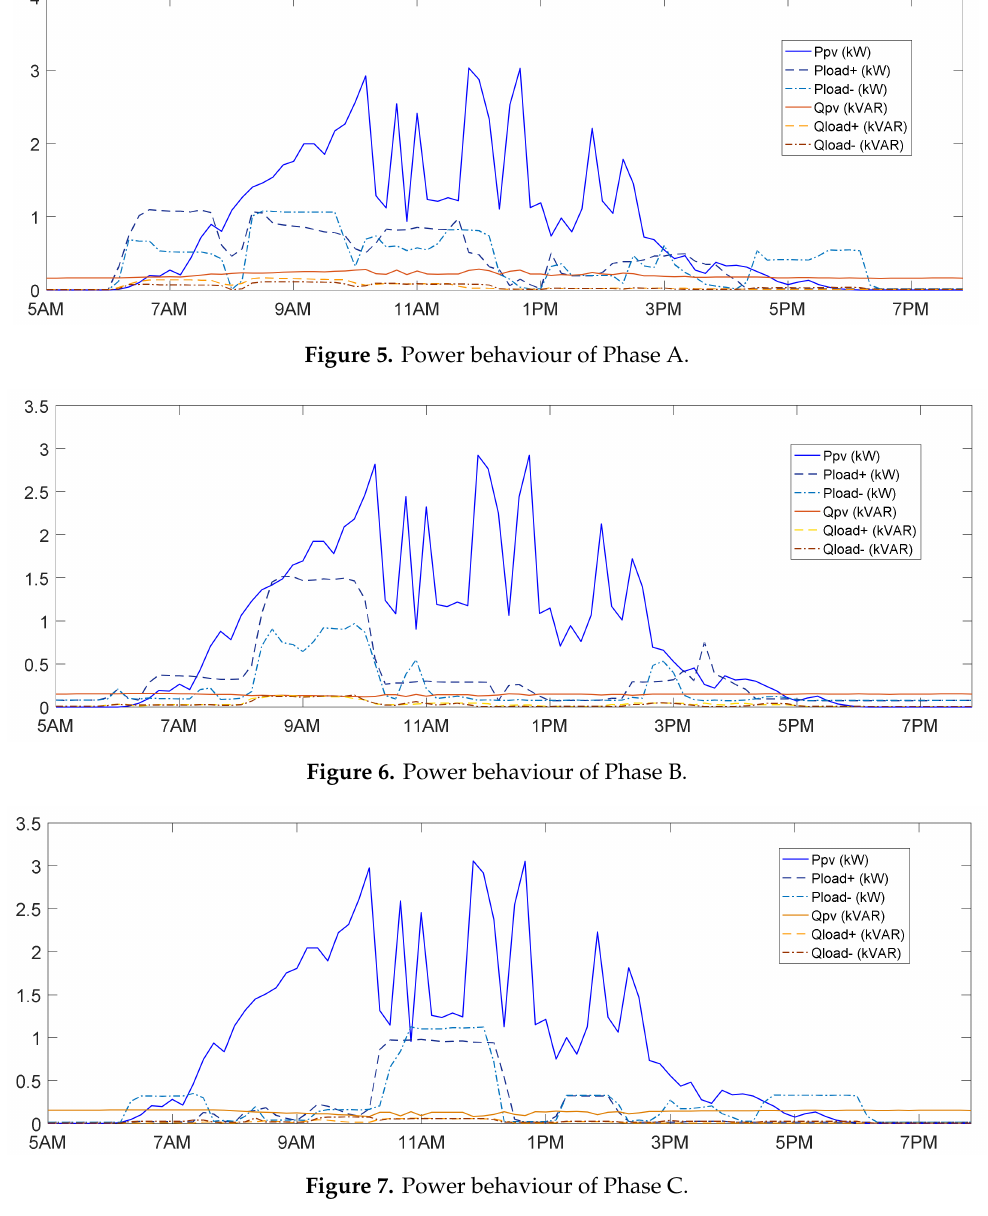
Figure 7. Power behaviour of Phase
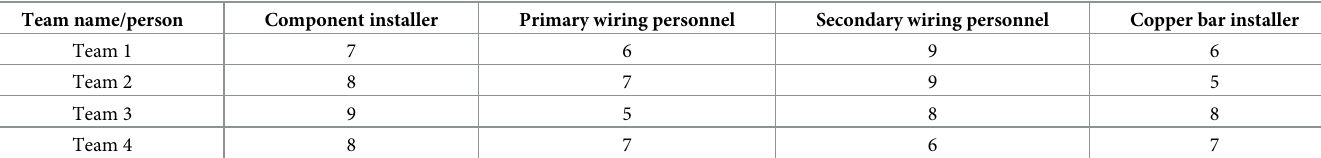
Table 3. Distribution of team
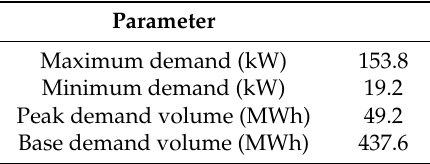
Table 3. Household load characteristics.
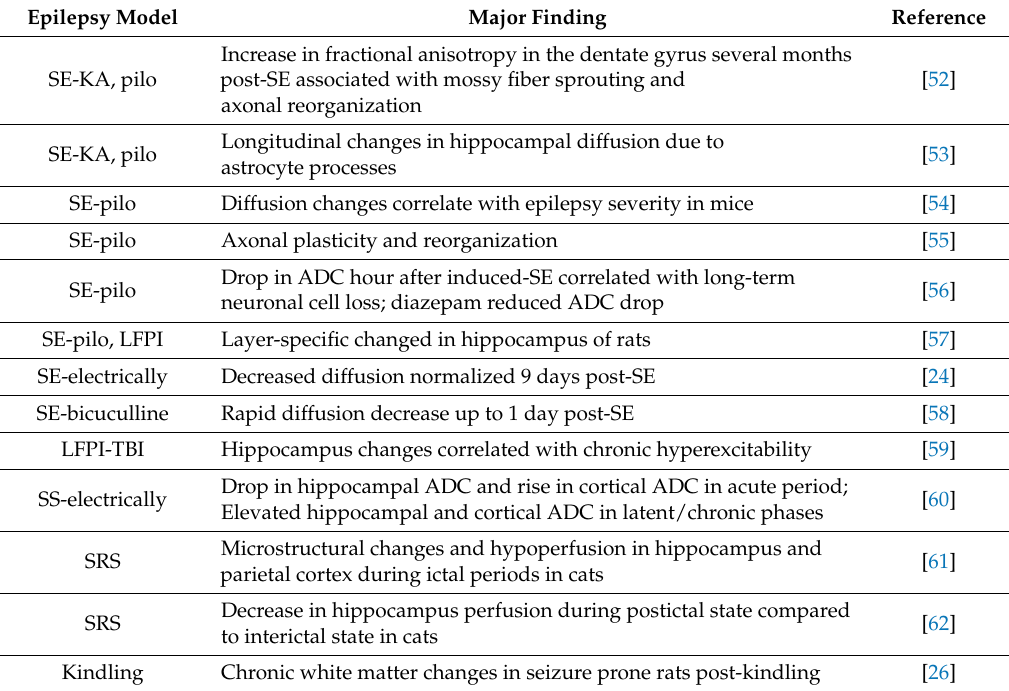
Table 5. List of diffusion MRI studies and potential biomarkers for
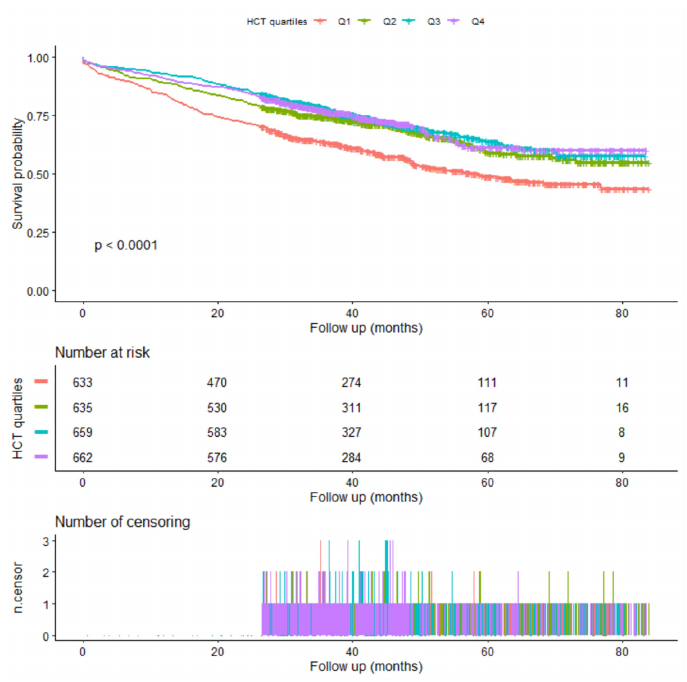
Data in table: HR (95% CI) p -value. Outcome variable: mortality. Exposed variables: HCT. Adjust variables in PSM-adjusted model: age, aCCI. PSM, Propensity Score Matching. The Kaplan–Meier survival curve is shown in Figure 2.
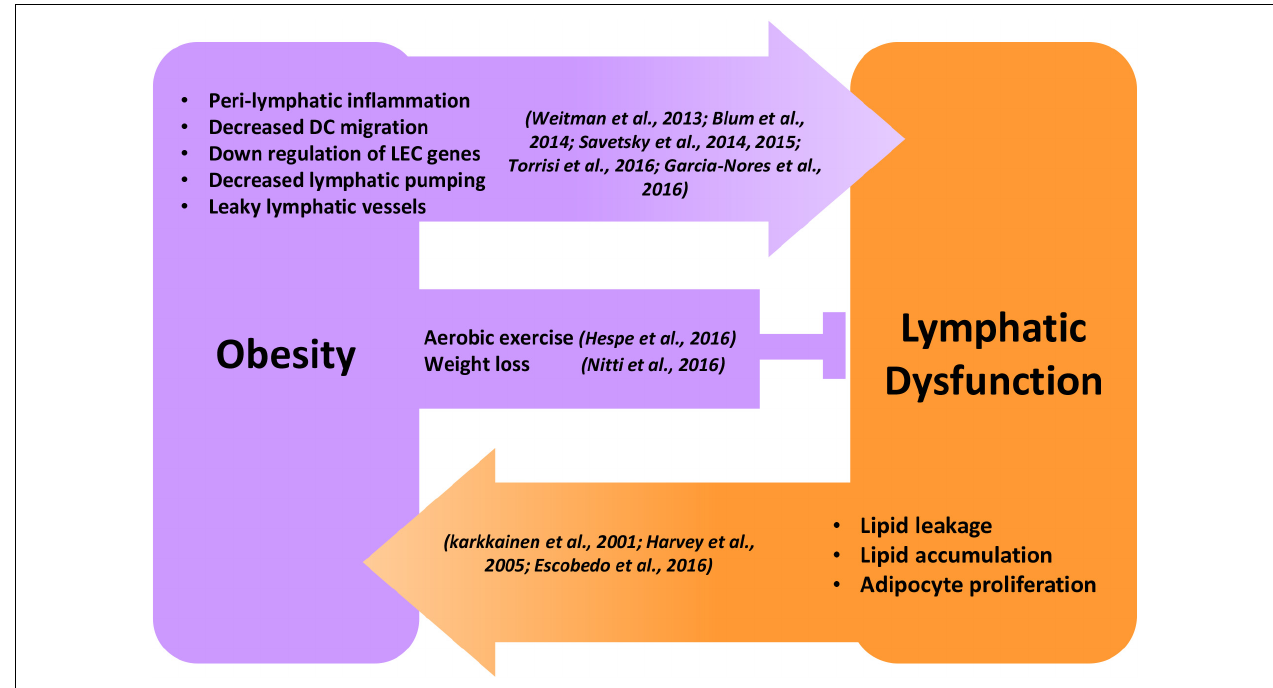
FIGURE 1 | Reciprocal regulation of obesity and lymphatic dysfunction. Schematic illustration showing the reciprocal regulation of obesity and lymphatic dysfunction. Peri-lymphatic inflammation in obesity causes decreased lymphatic pumping, DC migration, LEC gene expression, and increased lymphatic leakage leading to lymphatic dysfunction. Behavioral interventions like aerobic exercise and weight loss inhibit and reverse obesity-induced lymphatic dysfunction. Genetic or surgical lymphatic damage or dysfunction causes malabsorption of lipids, adipocyte proliferation, and progressive accumulation of adipose tissue, leading to obesity.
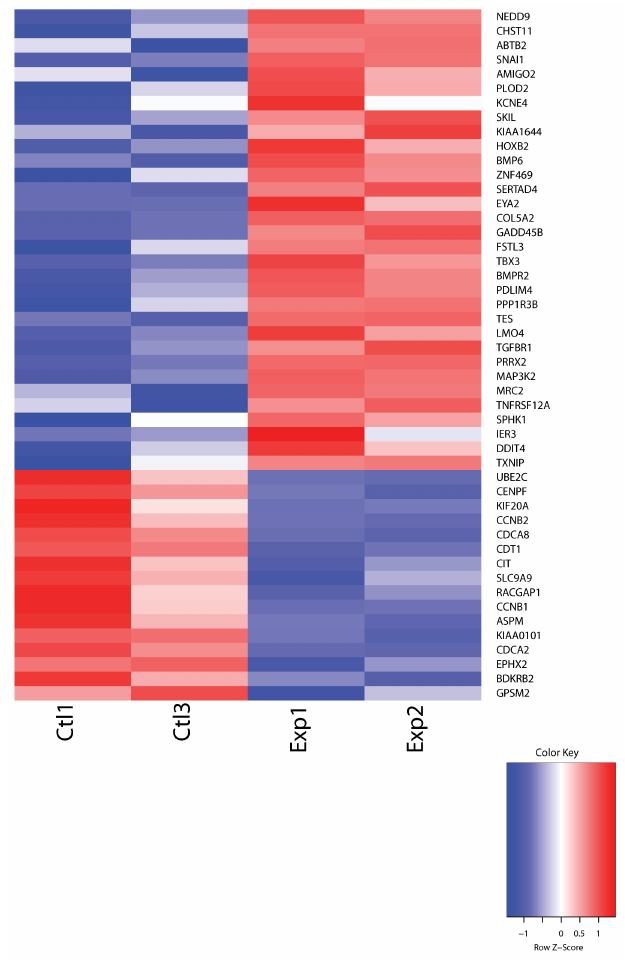
Figure 6. The heatmap of the 48-gene overlap between our study (significant DE mRNAs as determined by DESeq2 (FDR < 0.1)) and the 371 gene signature that differentiates the dSSc and the normal state described by Sargent et al. The red and blue boxes indicate relative over- and under-expression with respect to a reference which is calculated as the mid-point between the control and TGF β treated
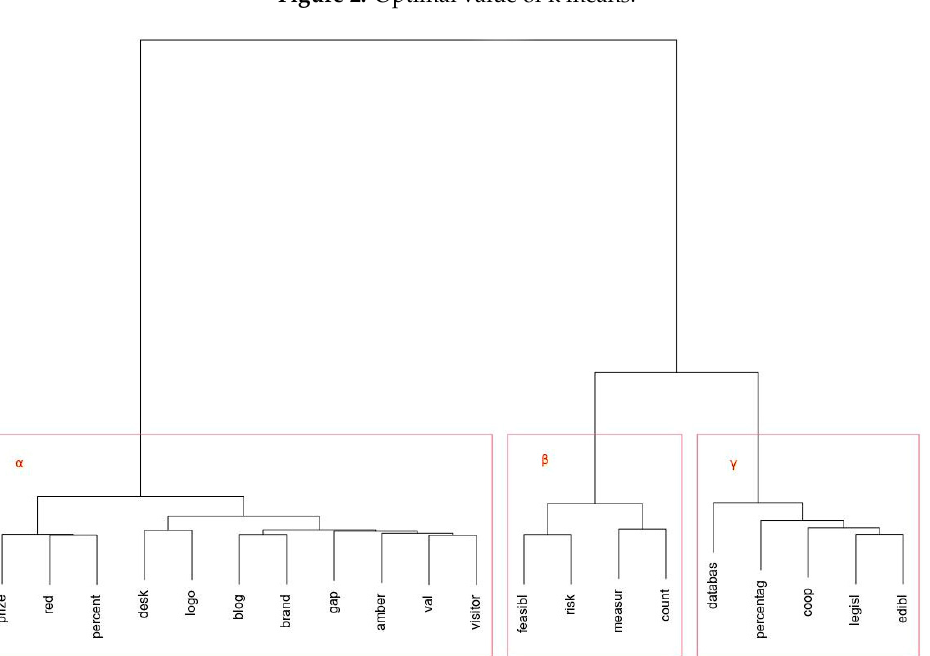
Figure 2. Optimal value of k means.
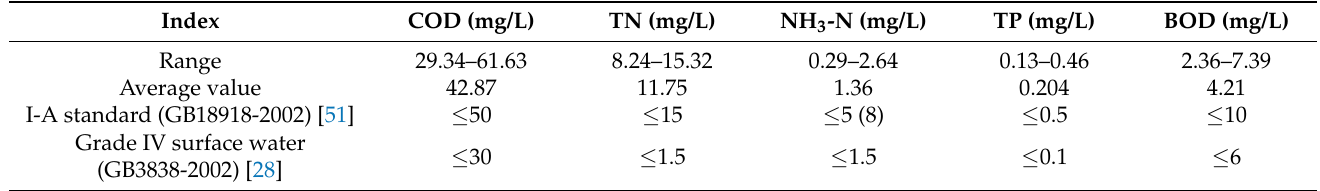
Table 4. The water quality of influent and the standard of water (I-A standard and Grade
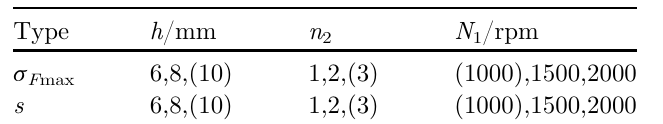
Table 1. Parameter selection.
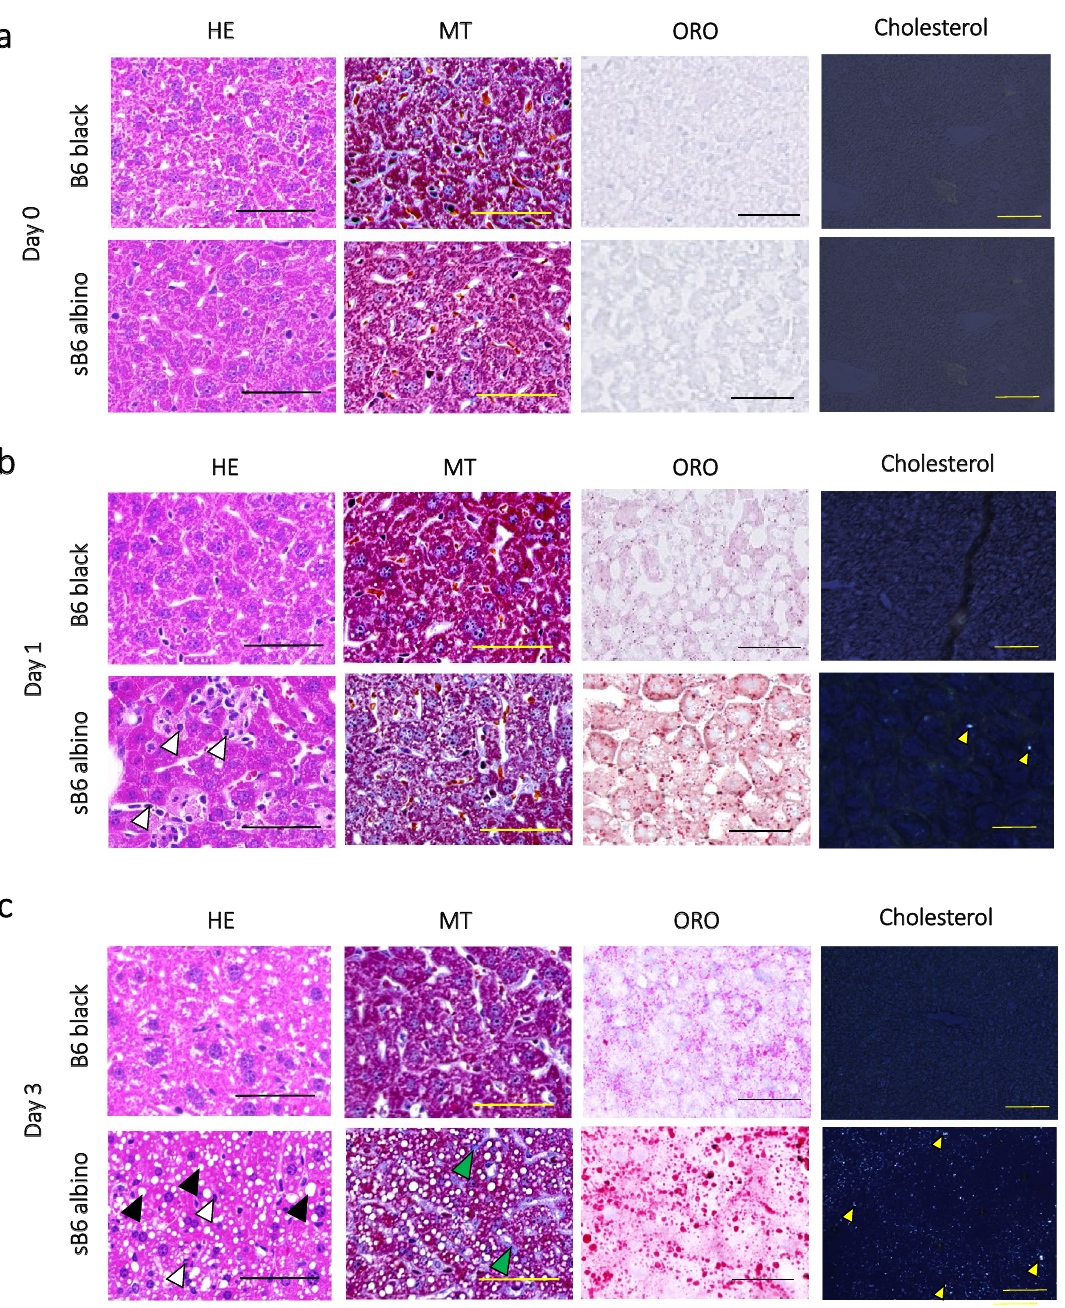
Figure 2. Rapid onset of NASH phenotype in sB6 albino mice upon HCD induction. ( a ) Representative microscopic images of liver tissues before HCD ( a ), 1-day ( b ), and 3-days ( c ) after HCD feeding. Liver sections were stained with HE, MT, and ORO. Samples were analyzed under polarized light to observe cholesterol crystal accumulation. (Scale bar = 50 μm). Black arrowhead: lipid droplet, white arrowhead: immune cell, green arrowhead: fibrotic region, yellow arrowhead: cholesterol crystal. Data are from one representative experiment of at least two independent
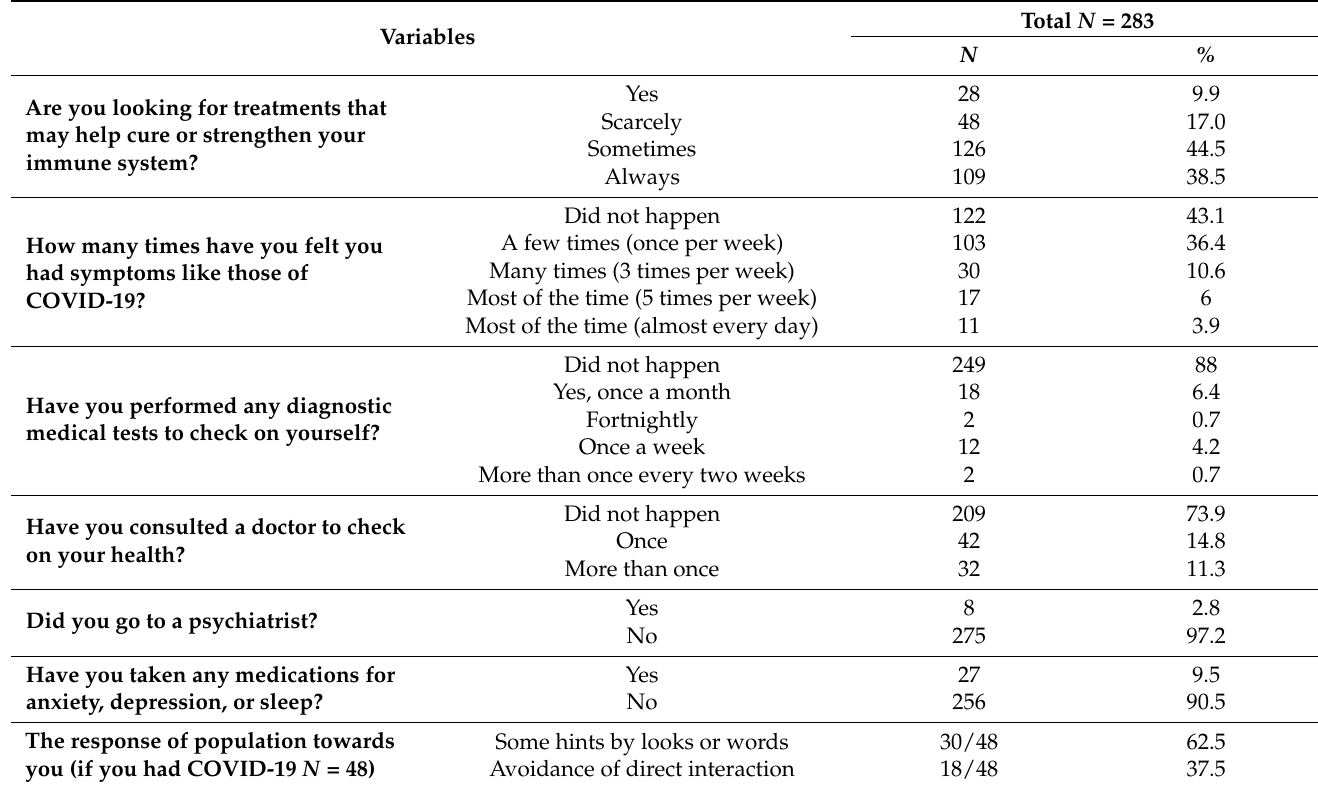
Table 2. Population attitude towards the COVID-19 pandemic. Responses to section II of the study questionnaire, which included questions about the attitudes and reactions of our sample Egyptian population towards COVID-19. Data are expressed as numbers ( N ) and percentages ( %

++++++

Every line of the listing that includes the word "value" must be copied.

**Reply:**
Data in table: HR (95% CI) p -value. Outcome variable: mortality. Exposed variables: HCT. Adjust variables in PSM-adjusted model: age, aCCI. PSM, Propensity Score Matching. The Kaplan–Meier survival curve is shown in Figure 2.
Figure 2. Optimal value of k means.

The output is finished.